Des désinfectants naturels

Des études menées sur un site du ministère britannique de la Défense fournissent des réponses. Les chercheurs ont voulu savoir combien de temps l’air resterait nocif si une arme biologique chargée de bactéries nuisibles explosait au-dessus de Londres. Afin de déterminer la viabilité d’agents pathogènes véhiculés par l’air, les chercheurs ont attaché à des fils de soie d’araignée des micro-organismes de type Escherichia coli et les ont exposés à l’air libre. L’expérience a été réalisée de nuit, car la lumière du soleil tue ces bactéries. Quels ont été les résultats ?

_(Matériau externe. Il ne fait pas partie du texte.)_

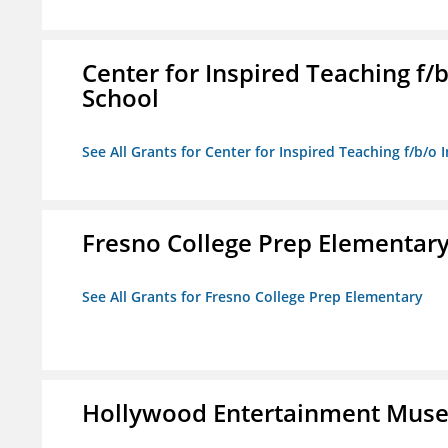
Center for Inspired Teaching f
School
See All Grants for Center for Inspired Teaching f/b/
Fresno College Prep Elementar
See All Grants for Fresno College Prep Elementary
Hollywood Entertainment Mus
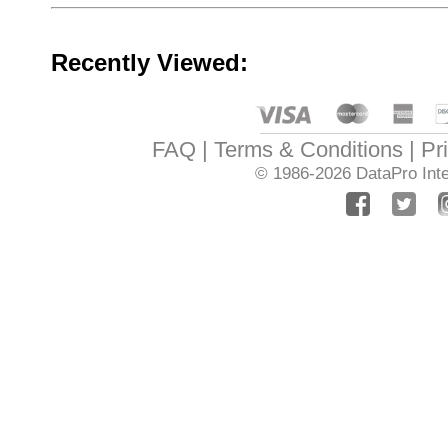
Recently Viewed:
FAQ
Terms & Conditions
Pr
© 1986-2026
DataPro Inte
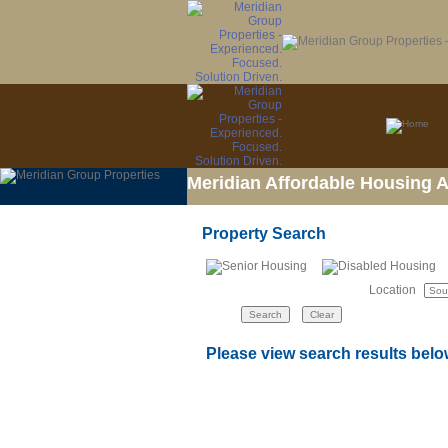
Meridian Affordable Housing 
Property Search
Location
Please view search results belo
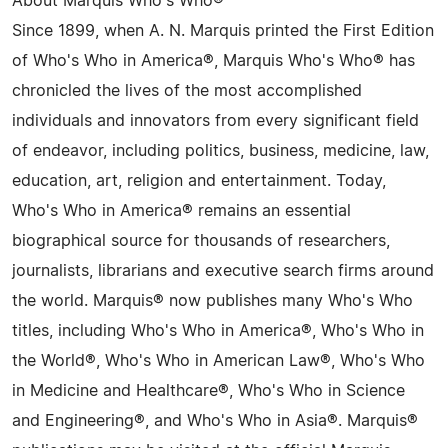
About Marquis Who's Who®
Since 1899, when A. N. Marquis printed the First Edition
of Who's Who in America®, Marquis Who's Who® has
chronicled the lives of the most accomplished
individuals and innovators from every significant field
of endeavor, including politics, business, medicine, law,
education, art, religion and entertainment. Today,
Who's Who in America® remains an essential
biographical source for thousands of researchers,
journalists, librarians and executive search firms around
the world. Marquis® now publishes many Who's Who
titles, including Who's Who in America®, Who's Who in
the World®, Who's Who in American Law®, Who's Who
in Medicine and Healthcare®, Who's Who in Science
and Engineering®, and Who's Who in Asia®. Marquis®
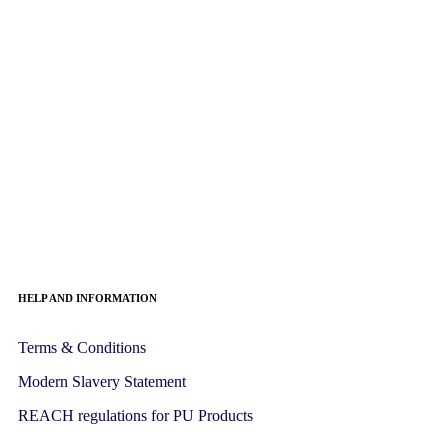
HELP AND INFORMATION
Terms & Conditions
Modern Slavery Statement
REACH regulations for PU Products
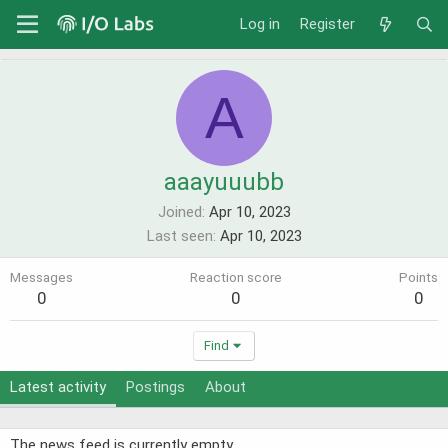
Log in
Register
A
aaayuuubb
Joined
Apr 10, 2023
Last seen
Apr 10, 2023
Messages
Reaction score
Points
0
0
0
Find
Latest activity
Postings
About
The news feed is currently empty.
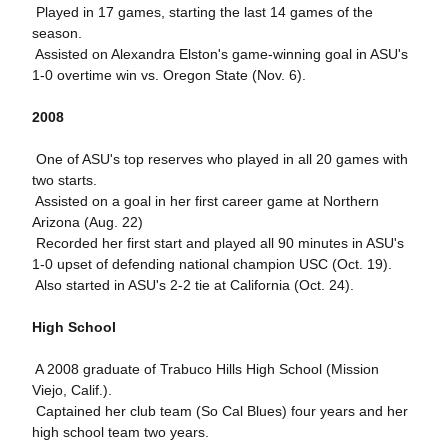
 Played in 17 games, starting the last 14 games of the
season.
 Assisted on Alexandra Elston's game-winning goal in ASU's
1-0 overtime win vs. Oregon State (Nov. 6).
2008
 One of ASU's top reserves who played in all 20 games with
two starts.
 Assisted on a goal in her first career game at Northern
Arizona (Aug. 22)
 Recorded her first start and played all 90 minutes in ASU's
1-0 upset of defending national champion USC (Oct. 19).
 Also started in ASU's 2-2 tie at California (Oct. 24).
High School
 A 2008 graduate of Trabuco Hills High School (Mission
Viejo, Calif.).
 Captained her club team (So Cal Blues) four years and her
high school team two years.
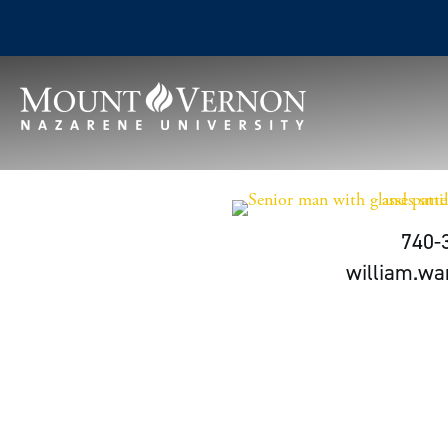
740-
william.w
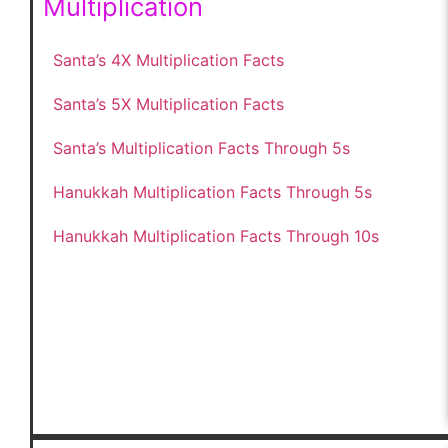
Multiplication
Santa’s 4X Multiplication Facts
Santa’s 5X Multiplication Facts
Santa’s Multiplication Facts Through 5s
Hanukkah Multiplication Facts Through 5s
Hanukkah Multiplication Facts Through 10s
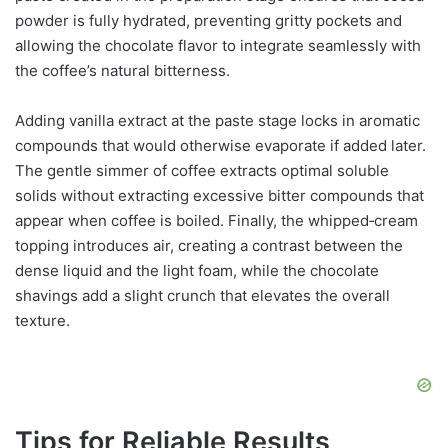
powder is fully hydrated, preventing gritty pockets and
allowing the chocolate flavor to integrate seamlessly with
the coffee’s natural bitterness.
Adding vanilla extract at the paste stage locks in aromatic
compounds that would otherwise evaporate if added later.
The gentle simmer of coffee extracts optimal soluble
solids without extracting excessive bitter compounds that
appear when coffee is boiled. Finally, the whipped‑cream
topping introduces air, creating a contrast between the
dense liquid and the light foam, while the chocolate
shavings add a slight crunch that elevates the overall
texture.
Tips for Reliable Results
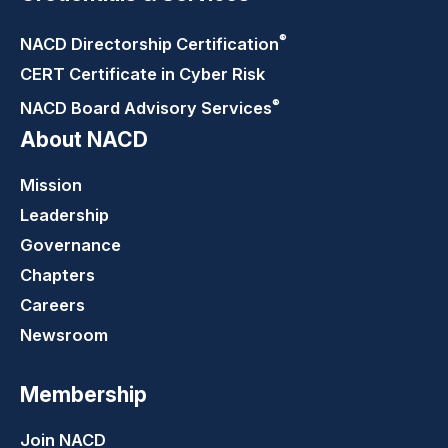
®
NACD Directorship
Certification
CERT Certificate in Cyber Risk
®
NACD Board Advisory
Services
About NACD
Mission
Leadership
Governance
Chapters
Careers
Newsroom
Membership
Join NACD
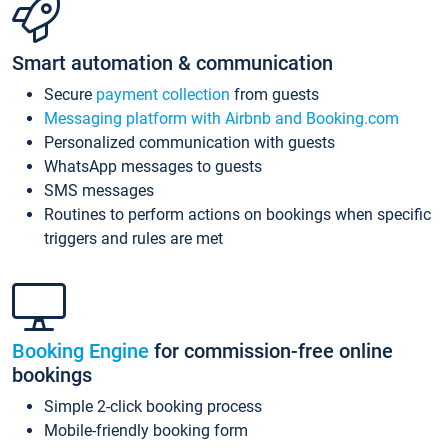
Smart automation & communication
Secure
payment collection
from guests
Messaging platform with Airbnb and Booking.com
Personalized communication with guests
WhatsApp messages to guests
SMS messages
Routines to perform actions on bookings when specific
triggers and rules are met
Booking Engine
for commission-free online
bookings
Simple 2-click booking process
Mobile-friendly booking form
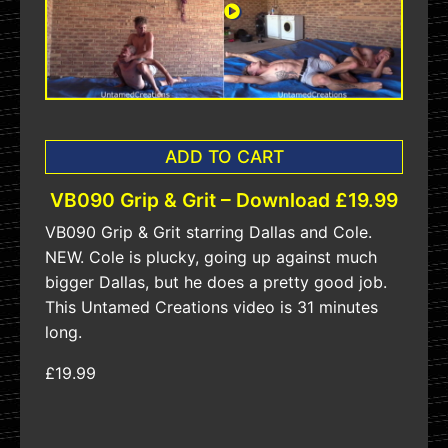
ADD TO CART
VB090 Grip & Grit – Download £19.99
VB090 Grip & Grit starring Dallas and Cole.
NEW. Cole is plucky, going up against much
bigger Dallas, but he does a pretty good job.
This Untamed Creations video is 31 minutes
long.
£19.99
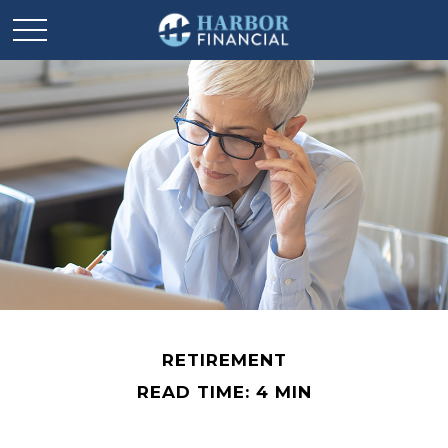
RETIREMENT
READ TIME: 4 MIN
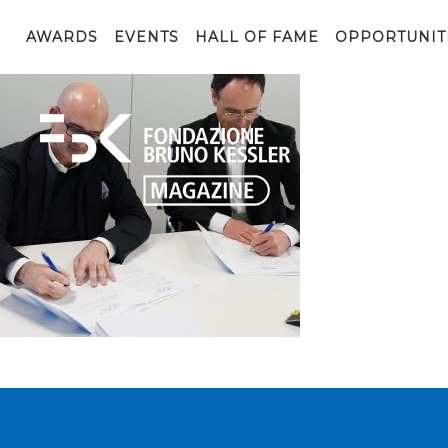
Entopan3
AWARDS
EVENTS
HALL OF FAME
OPPORTUNIT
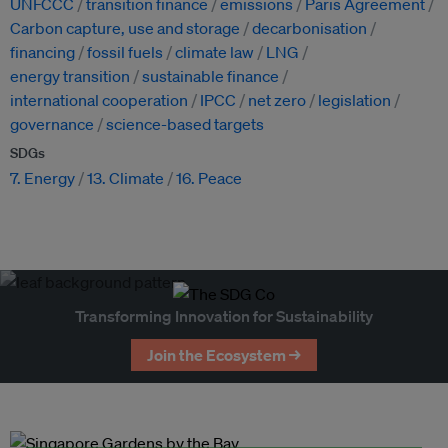
UNFCCC
transition finance
emissions
Paris Agreement
Carbon capture, use and storage
decarbonisation
financing
fossil fuels
climate law
LNG
energy transition
sustainable finance
international cooperation
IPCC
net zero
legislation
governance
science-based targets
SDGs
7. Energy
13. Climate
16. Peace
Transforming Innovation for Sustainability
Join the Ecosystem →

Deux heures plus tard, presque toutes les bactéries étaient mortes. Par contre, lorsqu’elles étaient conservées dans une boîte hermétique au même endroit, à la même température et avec le même degré d’humidité, la plupart étaient toujours vivantes au bout de deux heures. Pourquoi ? Parce que, de toute évidence, il y a quelque chose dans l’air qui tue les germes. Cet « effet plein air » (désigné sous le nom d’open air factor) n’a pas été clairement identifié. Mais les chercheurs pensent qu’un composé présent naturellement dans l’air « agit comme un désinfectant naturel contre les agents pathogènes et les germes qui se cachent dans l’atmosphère ».

Le soleil aussi a des propriétés désinfectantes naturelles. Le Journal of Hospital Infection explique que « la majorité des microbes qui causent les infections par voie aérienne ne supportent pas la lumière du soleil ».

Comment tirer profit de ces « antibiotiques » naturels ? Vous pourriez peut-être sortir prendre l’air et passer un temps raisonnable au soleil. Cela vous fera sûrement du bien.

^ § 6 Des soins à donner aux malades, 2éd., trad., Paris, Librairie académique Didier et Cie, 1869, p. 33, 167.

^ § 8 Il n’est pas toujours souhaitable de laisser les fenêtres ouvertes, par exemple en raison de la qualité de l’air, du bruit, des normes incendie ou pour des questions de sécurité.